SSL Cert not working with Firefox/Netscape/Opera

shin0bi

Verified User
Joined
Feb 26, 2004
Messages
24
Hi All,


I have a user who has a Thwate™ certificate installed, which is working fine with I.E. but when viewing the site with Firefox, Netscape, or Opera. Here's the error I get with Firefox.

Unable to verify the identity of [site.com] as a trusted site.

Possible reasons for this error:

-Your browser does not recognize the Certificate Authority that issued the site's certificate
-The site's certificate is incomplete due to a server misconfiguration
-You are connected to a site pretending to be [site.com], possible to obtain your confidential information.

I've checked the server's SSL configuration and everything looks correct.


Thanks for your help in advance. :)



Best,
 
It would be relatively easy to test if you'd given us the domain name.

Since you didn't I tried:

https://www.thawte.com/

in both Mozilla and Firefox (on Linux). In both cases, the cert was recognized.

So your first step should be to try the thawte domain, as I did, in the same browsers that don't work for the domain in question.

Jeff
 
IE sees the Certificate Hierarch (Certificate Path) as a complete path, but the other browsers (which are much more "standards aware) than IE) do not:

For example, from Mozilla, for your cert:
Code:
General
 Issued by: Thawte SSL Domain CA
            Thawte Consulting (Pty) Ltd.
Details:
 Software Hierarchy
  sofaware.infopop.cc
From Mozilla, Thawte's cert:
Code:
General
 Issued by: Thawte SGC CA
            Thawte Consulting (Pty) Ltd.
Details:
 Certificate Hierarchy
  Builtin Object Token: Verisign Class 3 Public Primary Certification Authority
   Thawte SGC CA
    www.thawte.com
One of our certs, issued for secure.ezsecureusa.com:
Code:
General:
 Issued by: UTN-USERFirst-Network Applications
            The USERTRUST Network
Details:
 Certificate Hierarchy
  UTN-USERFirst-Network Applications
   secure.ezsecureusa.com
I've never seen a cert work where the hierarchy (path) didn't have the same details at the top as the "Issued by" value.

It appears that Mozilla/Firefox/Netscape 7.x cannot find the "root"; perhaps it's not built into the Mozilla and Firefox browsers.

If not, then it's a major oversight on Thawte's part to not use a root in all the major browsers.

However one other thought comes to mind: browsers should check revocation lists maintained by the cert authority. Is it possible that thawte has, for some reason, revoked the cert?

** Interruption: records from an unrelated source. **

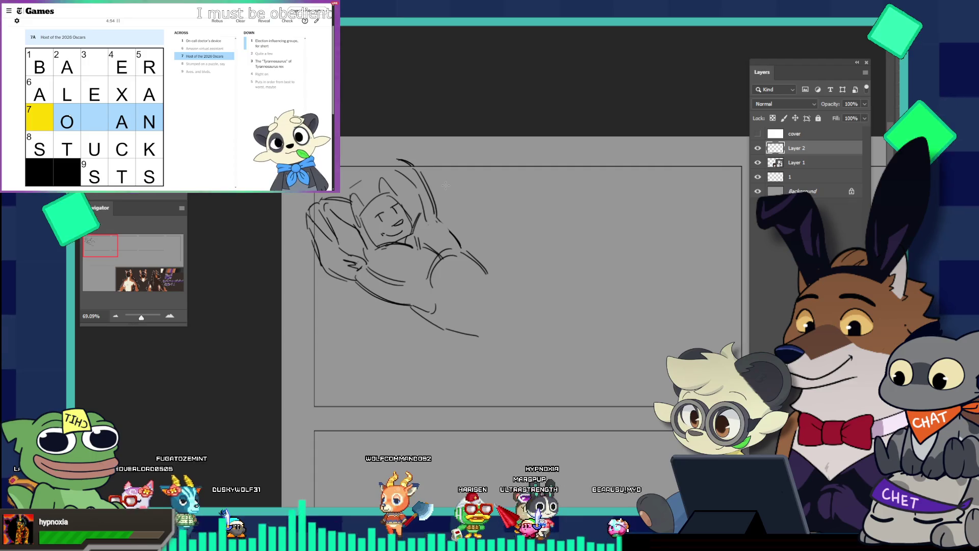
pyautogui.click(46, 111)
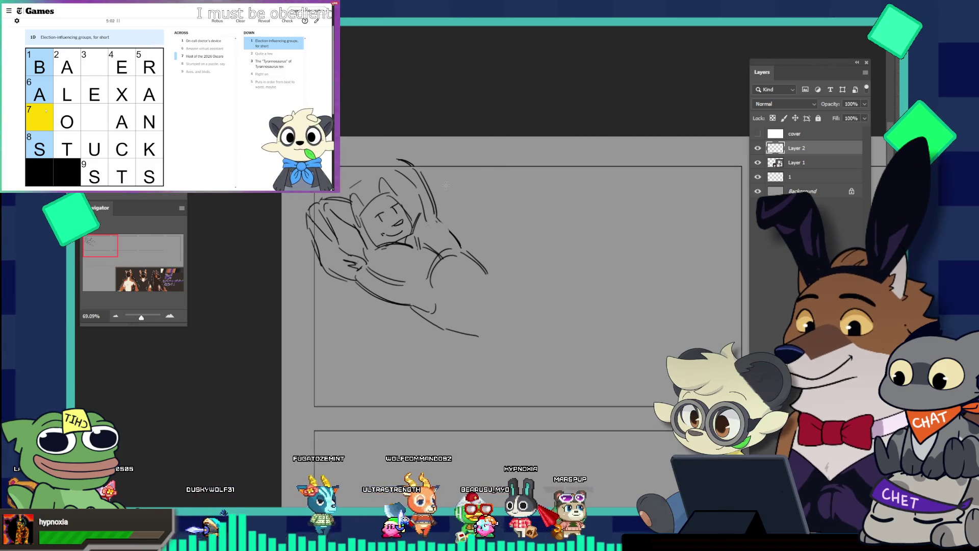
# - Zoom in, bridge the body-line gap, add a stroke by the ear, and arc over the head
pyautogui.moveTo(406, 169); pyautogui.dragTo(420, 145)
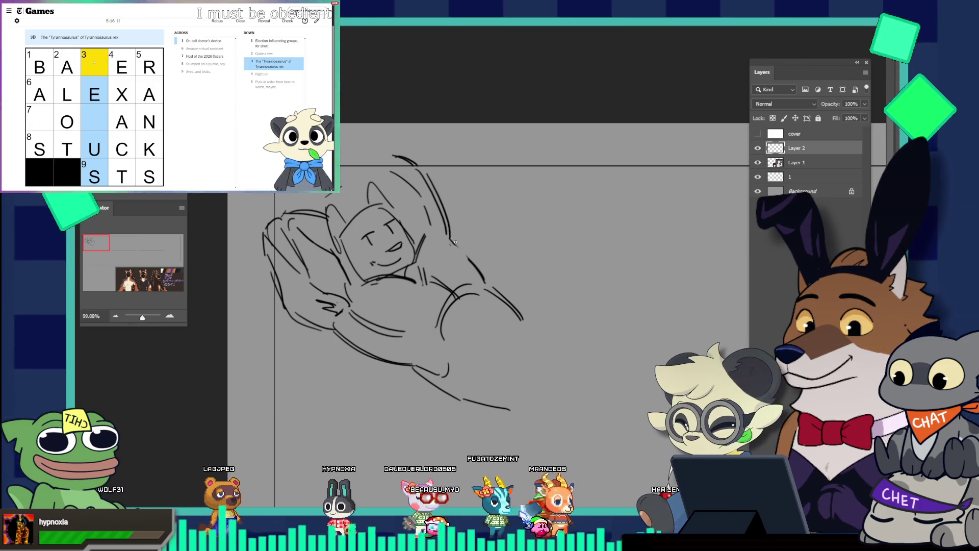
pyautogui.moveTo(456, 242); pyautogui.dragTo(472, 271)
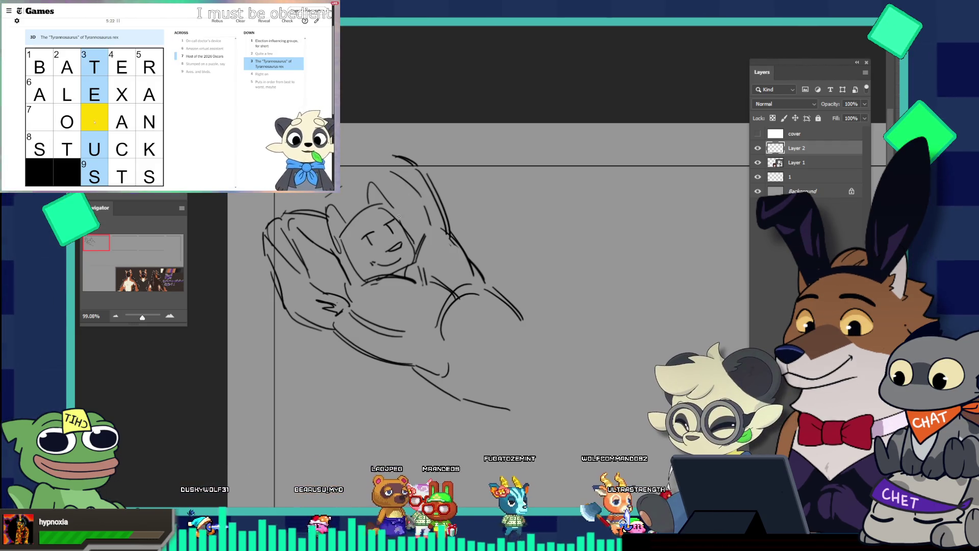
pyautogui.moveTo(397, 199); pyautogui.dragTo(398, 209)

I believe your next step is going to be Thawte tech support. DO NOT attempt a reinstall unless you save the private key first; without it you cannot use the cert at all.

You pay a lot of a Thawte cert; time to see how good their support is.

(And consider buying your next cert from an authority that's less expensive and does it right :) .)

Jeff
 
I hope everyone gets this (I'll forward to support as well), but as per this web page:

http://www.webservertalk.com/message849972.html

The problem is because httpd is restarted, rather than cold started (stop & start). This was really and truly the magic bullet.

The prior trouble shooting attempt was to duplicate the CA certificate into the CA section of the DA control panel. However, that met with no success on two workstations (one UNIX, and one win32 which had never been to the site before).

Again, /etc/init.d/httpd stop & /etc/init.d/httpd start caused Firefox to recognize the intermediate CA cert.
 
Hello,

But.. a restart is just a stop/start:

http://files.directadmin.com/services/customapache/httpd
Code:
 restart)
	[b]stop[/b]
	waitforexit "httpd" 20
	[b]start[/b]
	;;
I checked the code to see if perhaps DA was only issuing a "reload", but "restart" is passed for all changes with SSL certificates. The only difference between that and doing it with stop/start is there would be a few seconds of dealy (and downtime) when you type it. I can't say for sure what happened either way. It's also possible that a "restart" on his system is different than ours.

You'd have to go back in the /var/log/httpd/error_log to see if apache was actually restarted when you issued the command.

John
 
Hmmmm, well that's just bizare.

I'll post here if I find out anything further. At present, however, I'm at a loss to describe this behavior.